• INSTRUCTION:
Turn each line of the data below into a JSON list of strings, one string per line, leaving out blank lines and the pictures.

BEGIN

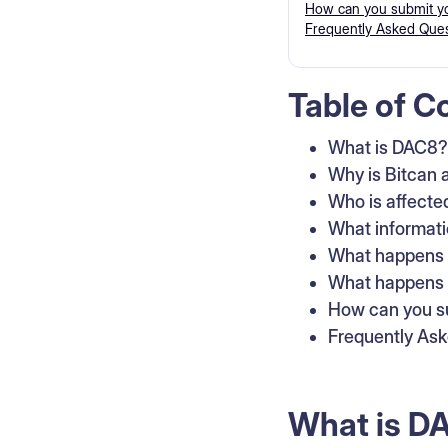
How can you submit yo
Frequently Asked Ques
Table of C
What is DAC8?
Why is Bitcan a
Who is affecte
What informati
What happens t
What happens i
How can you su
Frequently As
What is D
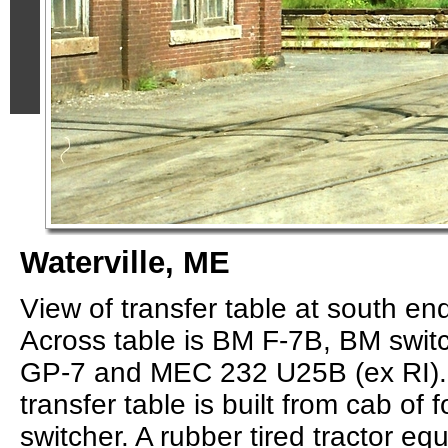
Waterville, ME
View of transfer table at south e
Across table is BM F-7B, BM swit
GP-7 and MEC 232 U25B (ex RI). 
transfer table is built from cab of 
switcher. A rubber tired tractor eq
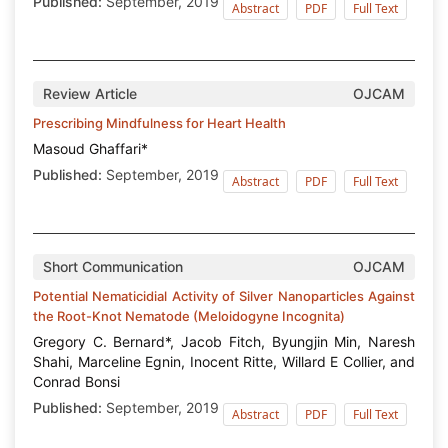
Published:
September, 2019
Abstract
PDF
Full Text
Review Article
OJCAM
Prescribing Mindfulness for Heart Health
Masoud Ghaffari*
Published:
September, 2019
Abstract
PDF
Full Text
Short Communication
OJCAM
Potential Nematicidial Activity of Silver Nanoparticles Against
the Root-Knot Nematode (Meloidogyne Incognita)
Gregory C. Bernard*, Jacob Fitch, Byungjin Min, Naresh
Shahi, Marceline Egnin, Inocent Ritte, Willard E Collier, and
Conrad Bonsi
Published:
September, 2019
Abstract
PDF
Full Text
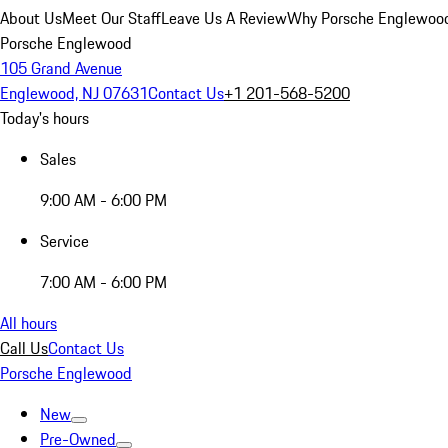
About Us
Meet Our Staff
Leave Us A Review
Why Porsche Englewoo
Porsche Englewood
105 Grand Avenue
Englewood, NJ 07631
Contact Us
+1 201-568-5200
Today's hours
Sales
9:00 AM - 6:00 PM
Service
7:00 AM - 6:00 PM
All hours
Call Us
Contact Us
Porsche Englewood
New
Pre-Owned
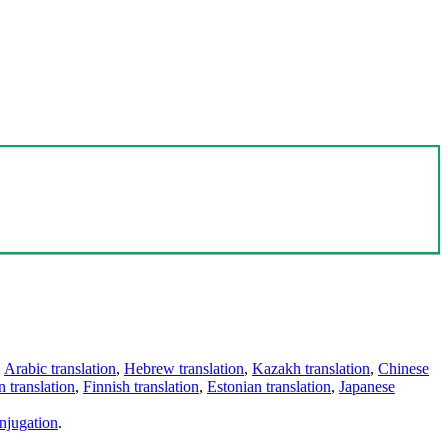
,
Arabic translation
,
Hebrew translation
,
Kazakh translation
,
Chinese
 translation
,
Finnish translation
,
Estonian translation
,
Japanese
njugation
.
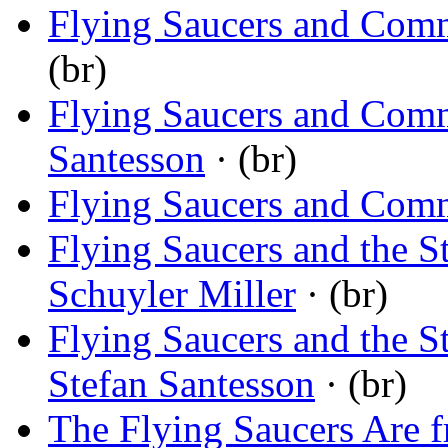
Flying Saucers and Com
(br)
Flying Saucers and Com
Santesson
· (br)
Flying Saucers and Com
Flying Saucers and the S
Schuyler Miller
· (br)
Flying Saucers and the S
Stefan Santesson
· (br)
The Flying Saucers Are 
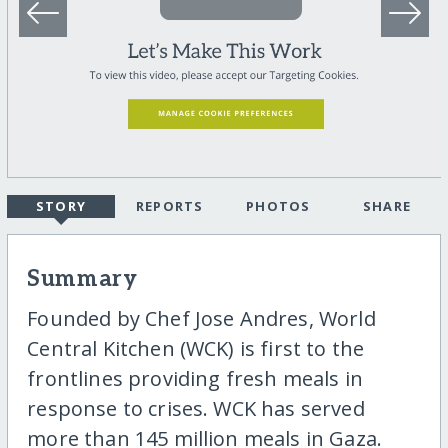
STORY
REPORTS
PHOTOS
SHARE
Summary
Founded by Chef Jose Andres, World
Central Kitchen (WCK) is first to the
frontlines providing fresh meals in
response to crises. WCK has served
more than 145 million meals in Gaza.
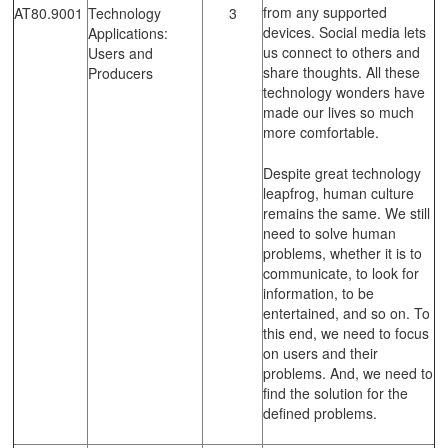
from any supported
AT80.9001
Technology
3
devices. Social media lets
Applications:
us connect to others and
Users and
share thoughts. All these
Producers
technology wonders have
made our lives so much
more comfortable.
Despite great technology
leapfrog, human culture
remains the same. We still
need to solve human
problems, whether it is to
communicate, to look for
information, to be
entertained, and so on. To
this end, we need to focus
on users and their
problems. And, we need to
find the solution for the
defined problems.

END

• TASK OUTPUT:
[
  "How can you submit yo",
  "Frequently Asked Ques",
  "Table of C",
  "What is DAC8?",
  "Why is Bitcan a",
  "Who is affecte",
  "What informati",
  "What happens t",
  "What happens i",
  "How can you su",
  "Frequently As",
  "What is D",
  "Waterville, ME",
  "View of transfer table at south e",
  "Across table is BM F-7B, BM swit",
  "GP-7 and MEC 232 U25B (ex RI). ",
  "transfer table is built from cab of ",
  "switcher. A rubber tired tractor eq",
  "Published:",
  "September, 2019",
  "Abstract",
  "PDF",
  "Full Text",
  "Review Article",
  "OJCAM",
  "Prescribing Mindfulness for Heart Health",
  "Masoud Ghaffari*",
  "Published:",
  "September, 2019",
  "Abstract",
  "PDF",
  "Full Text",
  "Short Communication",
  "OJCAM",
  "Potential Nematicidial Activity of Silver Nanoparticles Against",
  "the Root-Knot Nematode (Meloidogyne Incognita)",
  "Gregory C. Bernard*, Jacob Fitch, Byungjin Min, Naresh",
  "Shahi, Marceline Egnin, Inocent Ritte, Willard E Collier, and",
  "Conrad Bonsi",
  "Published:",
  "September, 2019",
  "Abstract",
  "PDF",
  "Full Text",
  "About Us",
  "Meet Our Staff",
  "Leave Us A Review",
  "Why Porsche Englewoo",
  "Porsche Englewood",
  "105 Grand Avenue",
  "Englewood, NJ 07631",
  "Contact Us",
  "+1 201-568-5200",
  "Today's hours",
  "Sales",
  "9:00 AM - 6:00 PM",
  "Service",
  "7:00 AM - 6:00 PM",
  "All hours",
  "Call Us",
  "Contact Us",
  "Porsche Englewood",
  "New",
  "Pre-Owned",
  ",",
  "Arabic translation",
  ",",
  "Hebrew translation",
  ",",
  "Kazakh translation",
  ",",
  "Chinese",
  " translation",
  ",",
  "Finnish translation",
  ",",
  "Estonian translation",
  ",",
  "Japanese",
  "njugation",
  ".",
  "Flying Saucers and Com",
  "(br)",
  "Flying Saucers and Com",
  "Santesson",
  "· (br)",
  "Flying Saucers and Com",
  "Flying Saucers and the S",
  "Schuyler Miller",
  "· (br)",
  "Flying Saucers and the S",
  "Stefan Santesson",
  "· (br)",
  "The Flying Saucers Are ",
  "STORY",
  "REPORTS",
  "PHOTOS",
  "SHARE",
  "Summary",
  "Founded by Chef Jose Andres, World",
  "Central Kitchen (WCK) is first to the",
  "frontlines providing fresh meals in",
  "response to crises. WCK has served",
  "more than 145 million meals in Gaza.",
  "from any supported",
  "AT80.9001",
  "Technology",
  "3",
  "devices. Social media lets",
  "Applications:",
  "us connect to others and",
  "Users and",
  "share thoughts. All these",
  "Producers",
  "technology wonders have",
  "made our lives so much",
  "more comfortable.",
  "Despite great technology",
  "leapfrog, human culture",
  "remains the same. We still",
  "need to solve human",
  "problems, whether it is to",
  "communicate, to look for",
  "information, to be",
  "entertained, and so on. To",
  "this end, we need to focus",
  "on users and their",
  "problems. And, we need to",
  "find the solution for the",
  "defined problems."
]